▶ Page excerpt:
Start of Block
I am concerned about the risk of Creutzfeldt–Jakob disease being transmitted between
teleported goats. At the speed they are being teleported, one can hardly expect the
biofilters to be able to keep up with filtering out prions. What precautions have been
taken to avoid cross-contamination of goat matter streams?
This comment by mdm@chromium.org makes me think there's a puzzle to be solved here:
The teleportation rate is actually a linear function of the number of tabs you have open. Each tab has to teleport a certain number of goats to operate, although as dank points out we were able to optimize it during the Linux port and reduce the number of goats required. I have some further optimizations in mind if we'd like to reduce it more to address the issue mentioned in comment #11.
Without looking at the code, what could that column really be measuring?
My guess was that it was some kind of count of the number of messages passed between the different chrome processes - but it probably grows way too fast for that to be the case.
I found this post: http://www.sorcerers-isle.net/article/goats_teleported.html which does take a look at the source code. Although that doesn't reveal the intention behind the counter, my guess is that it was perhaps done to test the updating of the task manager.
Since it says "each tab has to teleport a certain number of goats to operate," I speculate that it has something to do with monitoring the performance of the tabs, or maybe just the tabs reporting their memory/cpu/traffic back to the master process.
If mdm truly knows what the code does, and if a browser _has_ to do it, maybe if a browser doesn't send it's statistics back, or poll the main process, then it is declared unresponsive.
If I were a cynical <insert_competitor> fanboy, I would speculate that they just make up humorous bugs so they can pretend to provide customer service.
End of Block
In the goat-teleportation discussion, what does the quoted comment say the teleportation rate is a linear function of? The records have no connection to the goat-teleportation discussion.

▶ Dataset extract:
Start of Block
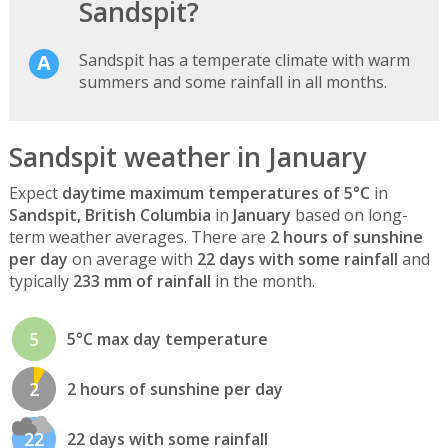
Sandspit?
Sandspit has a temperate climate with warm
summers and some rainfall in all months.
Sandspit weather in January
Expect
daytime maximum temperatures of 5°C
in
Sandspit, British Columbia
in
January
based on long-
term weather averages. There are
2 hours of sunshine
per day
on average with
22 days with some rainfall
and
typically
233 mm of rainfall
in the month.
5
5°C max day temperature
2
2 hours of sunshine per day
22
22 days with some rainfall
End of Block
▶ Worked solution: The number of tabs you have open.